Russian-American mathematician

Maria Emelianenko is a Russian-American applied mathematician and materials scientist known for her work in numerical algorithms, scientific computing, grain growth, and centroidal Voronoi tessellations. She is a professor of mathematical sciences at George Mason University.

==Education and career==
Emelianenko earned a bachelor's degree in computer science and mathematics in 1999 and a master's degree in 2001 from Moscow State University, both summa cum laude. Her master's thesis, Numerical approach to solving Andronov–Hopf and Bogdanov–Takkens systems of differential equations, was supervised by Alexander Bratus.
She then came to Pennsylvania State University for additional graduate study.
She earned a second master's degree in 2002 with the thesis Analysis of Constrained Multidimensional Birth-Death Processes supervised by Natarajan Gautam. Gautam moved to Texas A&M University in 2005, and Emelianenko completed her Ph.D. the same year under the supervision of Qiang Du, with the dissertation Multilevel and Adaptive Methods for Some Nonlinear Optimization Problems.

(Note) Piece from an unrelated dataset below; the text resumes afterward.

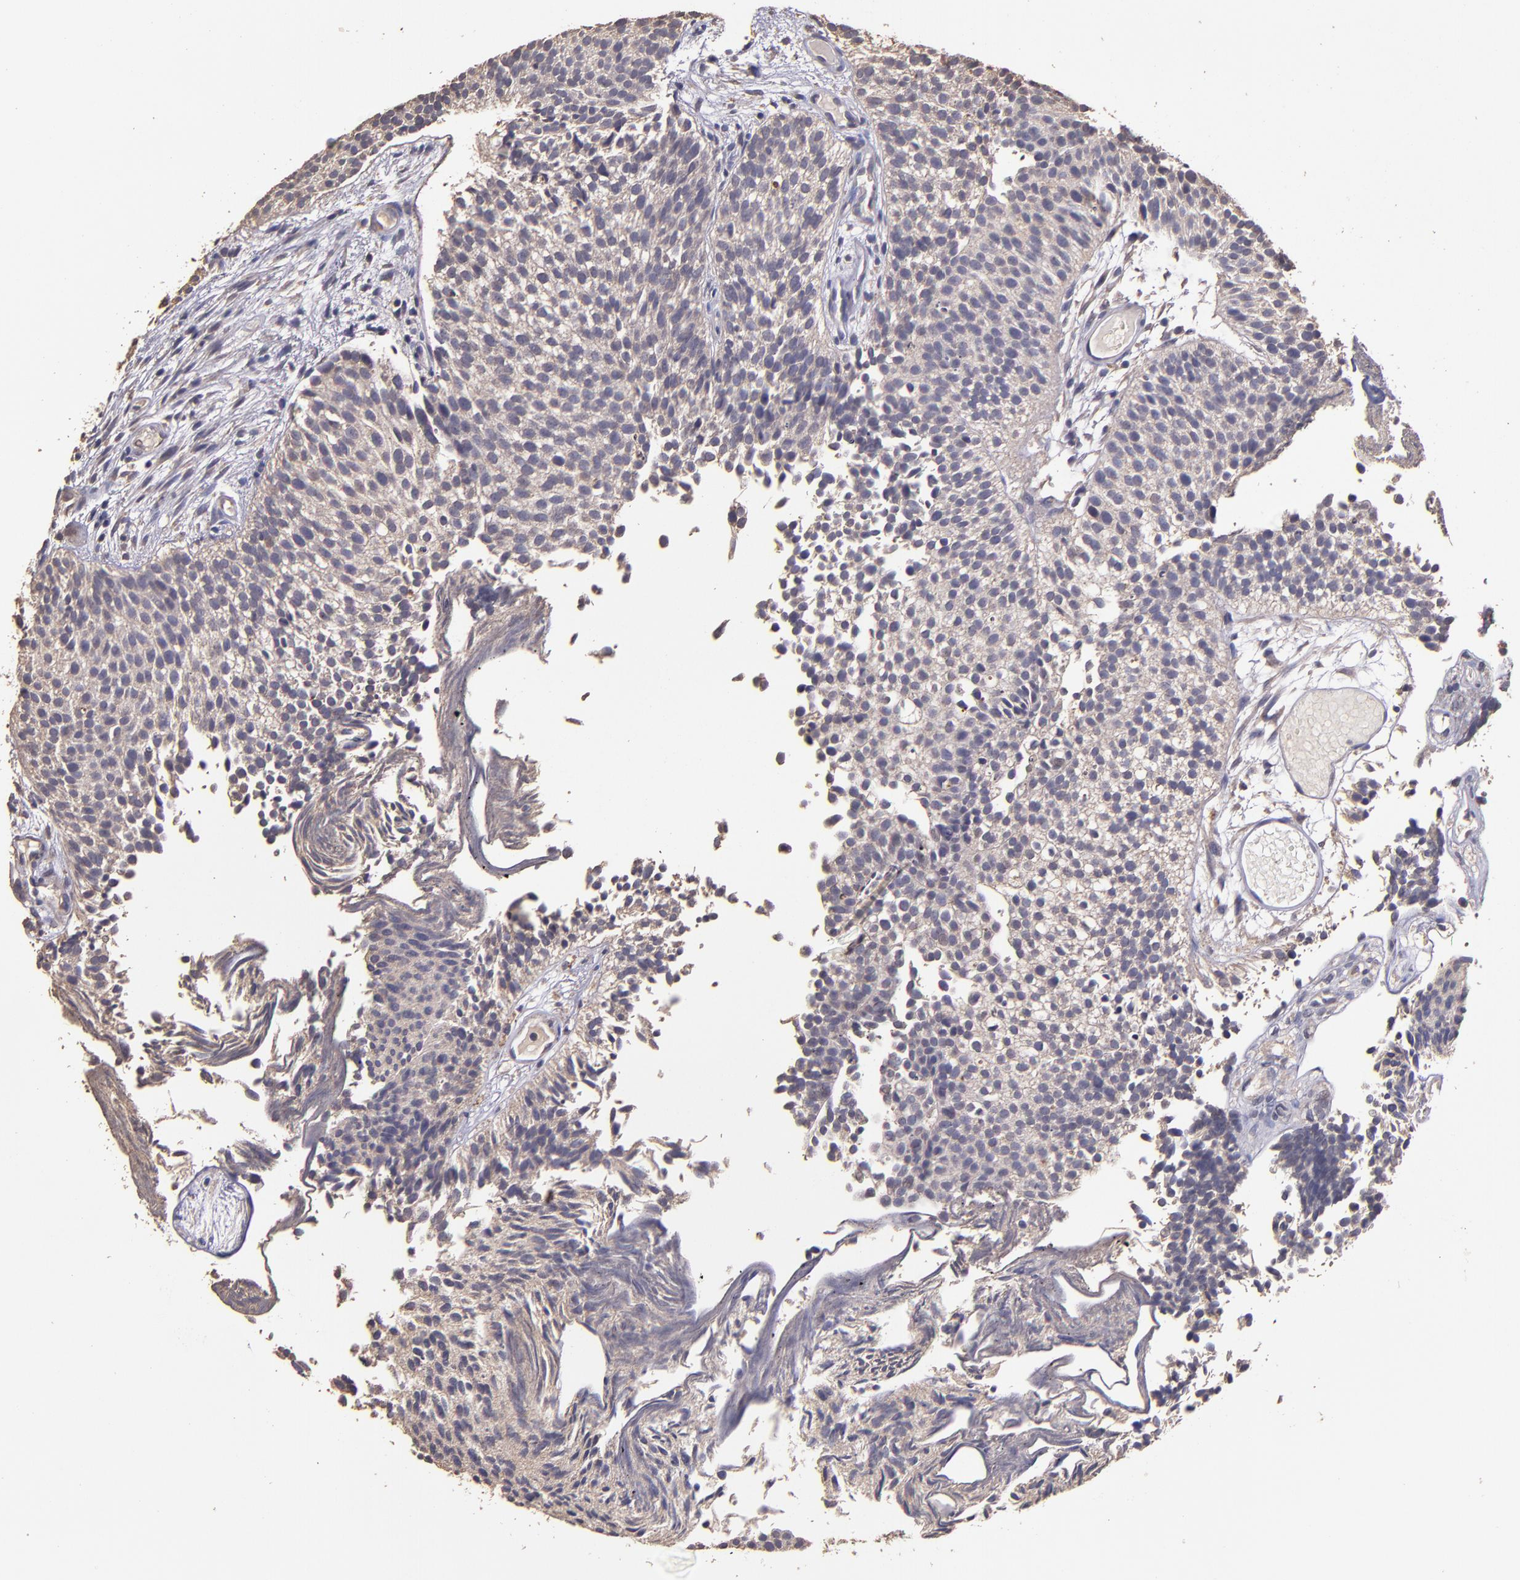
{"staining": {"intensity": "weak", "quantity": ">75%", "location": "cytoplasmic/membranous"}, "tissue": "urothelial cancer", "cell_type": "Tumor cells", "image_type": "cancer", "snomed": [{"axis": "morphology", "description": "Urothelial carcinoma, Low grade"}, {"axis": "topography", "description": "Urinary bladder"}], "caption": "Immunohistochemistry micrograph of neoplastic tissue: human urothelial cancer stained using IHC demonstrates low levels of weak protein expression localized specifically in the cytoplasmic/membranous of tumor cells, appearing as a cytoplasmic/membranous brown color.", "gene": "HECTD1", "patient": {"sex": "male", "age": 84}}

After postdoctoral research at the Carnegie Mellon University Center for Nonlinear Analysis, Emelianenko joined the George Mason University mathematics faculty in 2007. She was promoted to full professor in 2017. At George Mason, she is also affiliated faculty with the Computational Materials Science Center, and directs the Math PhD Industrial Immersion Program.

==Activism==
Emelianenko has acted as an activist for women in mathematics, writing of differential treatment of female faculty members in mathematics departments and of prejudice against talented women deriving from a misguided belief that their success was due to tokenism. She has been an organizer of many workshops and symposia, including several aimed at women in mathematics.